Once in the ambulance, I asked the police to bring some things from the car: the car seats, and my notebook, how would I survive with out that! They said the towing company would secure all the rest in the trunk.
The paramedic told me I had to phone someone. I felt as I did when I had to later phone my parents. A painfully detached call to my husband resulted.
“We have been in a car accident. Can you meet us at the Abbotsford Hospital?”
“Is everyone OK?”
“Yes, but I can’t drive the car home.”
“Is the car drive-able?”
“No.”
Colin drove out to meet us. He didn’t want to drive for an hour wondering how bad it was, but unfortunately heard on the radio, “Single vehicle crash on Highway 1 near McCallum Road, rollover.” He knew that must be us.
The next day he drove out to Abbotsford again to an auto wrecker for our suitcase and wet things from the trunk. The clerk told him where to look, but he walked past the car several times not recognizing it, it was so squashed. He broke down, realizing at that point how lucky he was that we were alive.

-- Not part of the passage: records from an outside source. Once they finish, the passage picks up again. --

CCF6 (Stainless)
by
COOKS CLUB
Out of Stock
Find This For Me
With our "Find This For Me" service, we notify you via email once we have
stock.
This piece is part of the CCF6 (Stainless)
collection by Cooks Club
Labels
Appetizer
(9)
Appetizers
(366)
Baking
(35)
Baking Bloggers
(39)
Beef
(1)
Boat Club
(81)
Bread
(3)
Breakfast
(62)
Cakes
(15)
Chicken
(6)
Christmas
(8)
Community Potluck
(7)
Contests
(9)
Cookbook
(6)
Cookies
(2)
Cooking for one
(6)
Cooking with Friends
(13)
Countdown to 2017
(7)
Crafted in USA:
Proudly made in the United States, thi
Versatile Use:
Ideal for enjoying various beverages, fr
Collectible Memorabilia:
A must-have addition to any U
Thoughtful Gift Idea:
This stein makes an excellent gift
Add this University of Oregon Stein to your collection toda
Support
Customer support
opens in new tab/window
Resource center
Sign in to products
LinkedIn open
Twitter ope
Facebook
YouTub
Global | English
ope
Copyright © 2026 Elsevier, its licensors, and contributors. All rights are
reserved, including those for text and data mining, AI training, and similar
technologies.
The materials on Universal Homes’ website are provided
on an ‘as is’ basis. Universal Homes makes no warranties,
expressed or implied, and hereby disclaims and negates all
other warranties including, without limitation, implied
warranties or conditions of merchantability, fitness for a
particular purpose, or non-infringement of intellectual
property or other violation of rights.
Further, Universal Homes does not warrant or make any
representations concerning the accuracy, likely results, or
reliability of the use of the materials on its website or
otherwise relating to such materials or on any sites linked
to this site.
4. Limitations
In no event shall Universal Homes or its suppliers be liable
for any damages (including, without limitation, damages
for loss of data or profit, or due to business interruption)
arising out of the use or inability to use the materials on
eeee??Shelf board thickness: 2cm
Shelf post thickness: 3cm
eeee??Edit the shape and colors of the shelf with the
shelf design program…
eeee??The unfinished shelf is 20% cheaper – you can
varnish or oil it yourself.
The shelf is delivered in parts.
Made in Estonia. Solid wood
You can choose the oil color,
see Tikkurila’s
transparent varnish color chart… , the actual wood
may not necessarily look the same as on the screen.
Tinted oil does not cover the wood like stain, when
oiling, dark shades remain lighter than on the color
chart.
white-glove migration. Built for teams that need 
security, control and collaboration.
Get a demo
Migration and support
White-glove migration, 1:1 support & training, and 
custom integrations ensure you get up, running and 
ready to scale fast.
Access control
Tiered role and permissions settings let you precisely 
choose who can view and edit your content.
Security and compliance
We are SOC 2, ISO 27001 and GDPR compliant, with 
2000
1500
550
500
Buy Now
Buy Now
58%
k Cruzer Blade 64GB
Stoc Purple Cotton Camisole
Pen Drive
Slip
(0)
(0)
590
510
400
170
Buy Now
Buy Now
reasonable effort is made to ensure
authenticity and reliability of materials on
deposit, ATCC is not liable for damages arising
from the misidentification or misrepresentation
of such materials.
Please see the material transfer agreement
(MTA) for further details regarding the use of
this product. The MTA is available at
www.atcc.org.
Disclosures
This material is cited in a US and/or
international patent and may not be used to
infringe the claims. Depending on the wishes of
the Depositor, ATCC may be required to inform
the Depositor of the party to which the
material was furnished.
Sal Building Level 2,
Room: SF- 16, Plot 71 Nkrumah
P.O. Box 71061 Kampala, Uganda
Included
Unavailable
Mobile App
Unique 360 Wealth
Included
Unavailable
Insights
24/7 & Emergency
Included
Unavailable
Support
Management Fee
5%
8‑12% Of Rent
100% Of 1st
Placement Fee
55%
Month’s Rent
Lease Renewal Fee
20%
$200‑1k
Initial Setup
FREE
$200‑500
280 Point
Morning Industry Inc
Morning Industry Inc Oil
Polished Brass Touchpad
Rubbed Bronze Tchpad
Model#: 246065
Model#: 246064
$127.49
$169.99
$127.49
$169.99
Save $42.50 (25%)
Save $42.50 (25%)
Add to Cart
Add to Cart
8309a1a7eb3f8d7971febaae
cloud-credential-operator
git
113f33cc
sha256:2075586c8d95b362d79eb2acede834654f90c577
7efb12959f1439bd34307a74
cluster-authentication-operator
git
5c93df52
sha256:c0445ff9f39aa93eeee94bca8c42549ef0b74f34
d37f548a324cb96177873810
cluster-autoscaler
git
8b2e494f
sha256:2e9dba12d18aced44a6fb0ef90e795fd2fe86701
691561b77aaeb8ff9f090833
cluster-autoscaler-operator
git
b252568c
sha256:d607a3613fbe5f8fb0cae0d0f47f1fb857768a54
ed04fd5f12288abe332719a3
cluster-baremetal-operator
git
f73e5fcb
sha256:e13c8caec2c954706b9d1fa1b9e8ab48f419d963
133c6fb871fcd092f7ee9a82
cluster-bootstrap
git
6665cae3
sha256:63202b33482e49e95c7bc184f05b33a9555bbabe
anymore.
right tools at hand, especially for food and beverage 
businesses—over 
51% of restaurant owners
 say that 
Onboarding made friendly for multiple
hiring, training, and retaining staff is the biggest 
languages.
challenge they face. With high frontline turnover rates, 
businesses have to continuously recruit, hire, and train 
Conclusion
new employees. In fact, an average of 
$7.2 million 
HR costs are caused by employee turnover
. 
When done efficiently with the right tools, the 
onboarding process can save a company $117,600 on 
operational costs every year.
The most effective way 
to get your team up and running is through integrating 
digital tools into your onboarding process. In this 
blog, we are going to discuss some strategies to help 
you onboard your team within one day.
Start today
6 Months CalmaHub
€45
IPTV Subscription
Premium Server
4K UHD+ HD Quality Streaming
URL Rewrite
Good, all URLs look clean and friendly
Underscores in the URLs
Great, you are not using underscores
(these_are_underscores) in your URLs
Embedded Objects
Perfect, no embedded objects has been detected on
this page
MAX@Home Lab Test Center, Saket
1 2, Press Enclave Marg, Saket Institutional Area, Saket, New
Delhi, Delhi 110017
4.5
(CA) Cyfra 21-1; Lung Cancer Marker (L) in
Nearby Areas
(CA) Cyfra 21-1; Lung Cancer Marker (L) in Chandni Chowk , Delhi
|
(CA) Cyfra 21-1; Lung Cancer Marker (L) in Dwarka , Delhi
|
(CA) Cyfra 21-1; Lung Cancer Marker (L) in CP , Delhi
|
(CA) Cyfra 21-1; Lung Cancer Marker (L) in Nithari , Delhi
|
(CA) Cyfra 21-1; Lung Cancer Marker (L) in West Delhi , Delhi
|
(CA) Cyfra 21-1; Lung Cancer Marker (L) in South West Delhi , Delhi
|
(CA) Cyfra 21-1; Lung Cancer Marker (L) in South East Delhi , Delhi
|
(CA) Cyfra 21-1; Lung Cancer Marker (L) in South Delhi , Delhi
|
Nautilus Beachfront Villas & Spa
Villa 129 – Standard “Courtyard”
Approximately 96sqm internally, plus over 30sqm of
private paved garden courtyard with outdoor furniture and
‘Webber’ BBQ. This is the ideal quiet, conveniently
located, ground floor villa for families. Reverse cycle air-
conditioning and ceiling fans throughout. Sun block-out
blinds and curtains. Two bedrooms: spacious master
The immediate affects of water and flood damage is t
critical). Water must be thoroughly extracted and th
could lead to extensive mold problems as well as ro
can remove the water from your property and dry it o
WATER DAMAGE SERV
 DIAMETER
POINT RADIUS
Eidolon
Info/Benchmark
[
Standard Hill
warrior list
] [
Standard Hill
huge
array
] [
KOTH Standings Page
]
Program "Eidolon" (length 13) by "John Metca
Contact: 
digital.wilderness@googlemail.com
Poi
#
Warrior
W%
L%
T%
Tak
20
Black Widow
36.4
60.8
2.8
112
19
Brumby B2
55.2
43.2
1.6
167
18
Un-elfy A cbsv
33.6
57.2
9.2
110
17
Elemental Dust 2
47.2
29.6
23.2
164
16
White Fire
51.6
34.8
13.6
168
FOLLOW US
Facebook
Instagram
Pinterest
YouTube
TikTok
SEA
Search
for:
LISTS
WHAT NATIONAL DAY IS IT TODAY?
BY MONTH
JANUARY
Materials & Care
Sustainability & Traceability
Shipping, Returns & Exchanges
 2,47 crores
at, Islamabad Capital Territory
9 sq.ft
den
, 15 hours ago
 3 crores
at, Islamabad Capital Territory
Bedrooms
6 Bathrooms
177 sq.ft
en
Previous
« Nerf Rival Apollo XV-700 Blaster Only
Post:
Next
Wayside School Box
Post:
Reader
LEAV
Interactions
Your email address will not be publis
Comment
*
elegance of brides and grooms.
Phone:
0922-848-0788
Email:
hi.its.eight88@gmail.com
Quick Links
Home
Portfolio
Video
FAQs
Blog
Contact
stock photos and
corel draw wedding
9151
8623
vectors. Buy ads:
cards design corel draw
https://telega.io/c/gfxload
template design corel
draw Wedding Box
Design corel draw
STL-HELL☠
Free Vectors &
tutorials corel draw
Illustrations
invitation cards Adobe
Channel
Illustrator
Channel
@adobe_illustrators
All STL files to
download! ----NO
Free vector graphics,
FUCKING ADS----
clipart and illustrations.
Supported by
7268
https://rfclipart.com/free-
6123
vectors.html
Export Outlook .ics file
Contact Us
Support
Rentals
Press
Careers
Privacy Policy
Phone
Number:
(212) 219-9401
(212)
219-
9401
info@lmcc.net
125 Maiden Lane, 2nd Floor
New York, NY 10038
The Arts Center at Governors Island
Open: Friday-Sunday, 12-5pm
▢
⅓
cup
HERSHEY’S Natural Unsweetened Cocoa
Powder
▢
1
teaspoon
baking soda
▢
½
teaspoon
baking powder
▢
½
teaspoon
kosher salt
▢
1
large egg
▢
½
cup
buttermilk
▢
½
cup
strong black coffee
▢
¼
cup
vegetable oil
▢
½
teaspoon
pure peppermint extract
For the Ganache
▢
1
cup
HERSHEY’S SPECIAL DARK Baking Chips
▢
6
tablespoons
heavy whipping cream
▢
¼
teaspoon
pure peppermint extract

After the motor vehicle accident, I aggressively worked on some unresolved issues in my older daughter’s life. What would happen to our family if I died tomorrow? I look at all of my decisions differently. I still get glimpses sometimes of that intense feeling, when I feel unsatisfied with the honesty of my moves.
“…my unfaltering belief that truth is divinity.” Tracy Chapman
Months later, still reeling from the accident, I broke down in the street at the news of a stranger’s death while their child lived because of a winter coat in a car seat. I realized that my greatest fear is not only to lose my children, but to leave them orphans.